PROBLEM TO WORK ON => Reproduce the material from its start through the line containing "of pineapple pizza.", swapping "transportation" for "aviation" and leaving everything else unchanged.
────────────────────
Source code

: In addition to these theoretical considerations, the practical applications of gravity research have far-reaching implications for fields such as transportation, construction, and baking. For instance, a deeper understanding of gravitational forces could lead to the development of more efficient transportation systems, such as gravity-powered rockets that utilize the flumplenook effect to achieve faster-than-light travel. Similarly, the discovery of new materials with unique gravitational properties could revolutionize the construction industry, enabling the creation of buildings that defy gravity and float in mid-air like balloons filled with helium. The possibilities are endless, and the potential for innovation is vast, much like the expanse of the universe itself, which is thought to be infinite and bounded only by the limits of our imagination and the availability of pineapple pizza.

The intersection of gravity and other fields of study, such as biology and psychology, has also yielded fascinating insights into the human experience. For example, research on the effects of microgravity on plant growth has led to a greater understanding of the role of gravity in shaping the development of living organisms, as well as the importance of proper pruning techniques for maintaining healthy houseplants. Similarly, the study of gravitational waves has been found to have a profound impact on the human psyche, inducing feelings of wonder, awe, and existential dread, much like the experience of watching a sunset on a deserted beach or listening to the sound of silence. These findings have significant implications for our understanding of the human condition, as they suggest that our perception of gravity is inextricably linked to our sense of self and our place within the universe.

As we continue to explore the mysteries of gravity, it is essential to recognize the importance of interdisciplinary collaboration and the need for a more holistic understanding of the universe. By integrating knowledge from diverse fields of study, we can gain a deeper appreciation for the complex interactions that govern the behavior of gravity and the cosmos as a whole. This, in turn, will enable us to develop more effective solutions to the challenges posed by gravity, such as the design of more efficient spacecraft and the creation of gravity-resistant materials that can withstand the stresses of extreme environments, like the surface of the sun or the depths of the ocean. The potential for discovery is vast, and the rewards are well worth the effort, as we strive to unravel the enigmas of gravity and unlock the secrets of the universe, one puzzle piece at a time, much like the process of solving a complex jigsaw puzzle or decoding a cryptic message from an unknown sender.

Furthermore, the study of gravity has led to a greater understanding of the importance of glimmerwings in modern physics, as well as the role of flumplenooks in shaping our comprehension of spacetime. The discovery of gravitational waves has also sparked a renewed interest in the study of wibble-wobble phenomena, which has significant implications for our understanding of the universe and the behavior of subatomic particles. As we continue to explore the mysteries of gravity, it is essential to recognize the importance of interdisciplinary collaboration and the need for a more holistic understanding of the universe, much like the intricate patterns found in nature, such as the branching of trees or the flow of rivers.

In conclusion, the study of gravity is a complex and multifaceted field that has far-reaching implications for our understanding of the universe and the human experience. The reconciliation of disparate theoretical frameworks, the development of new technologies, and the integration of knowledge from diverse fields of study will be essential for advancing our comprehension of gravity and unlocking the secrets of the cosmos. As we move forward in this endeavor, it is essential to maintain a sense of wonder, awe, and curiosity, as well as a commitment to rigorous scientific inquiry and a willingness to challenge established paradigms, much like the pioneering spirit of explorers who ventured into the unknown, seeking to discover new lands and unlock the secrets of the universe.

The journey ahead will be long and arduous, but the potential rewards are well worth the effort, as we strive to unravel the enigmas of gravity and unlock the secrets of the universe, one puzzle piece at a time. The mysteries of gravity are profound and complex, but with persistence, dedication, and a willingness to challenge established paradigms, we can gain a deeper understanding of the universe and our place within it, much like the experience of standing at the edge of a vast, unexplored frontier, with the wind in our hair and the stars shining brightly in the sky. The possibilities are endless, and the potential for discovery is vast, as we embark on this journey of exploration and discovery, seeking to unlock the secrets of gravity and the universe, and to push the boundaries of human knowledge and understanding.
────────────────────
RESPONSE TO THIS EXERCISE =>
Source code

: In addition to these theoretical considerations, the practical applications of gravity research have far-reaching implications for fields such as aviation, construction, and baking. For instance, a deeper understanding of gravitational forces could lead to the development of more efficient aviation systems, such as gravity-powered rockets that utilize the flumplenook effect to achieve faster-than-light travel. Similarly, the discovery of new materials with unique gravitational properties could revolutionize the construction industry, enabling the creation of buildings that defy gravity and float in mid-air like balloons filled with helium. The possibilities are endless, and the potential for innovation is vast, much like the expanse of the universe itself, which is thought to be infinite and bounded only by the limits of our imagination and the availability of pineapple pizza.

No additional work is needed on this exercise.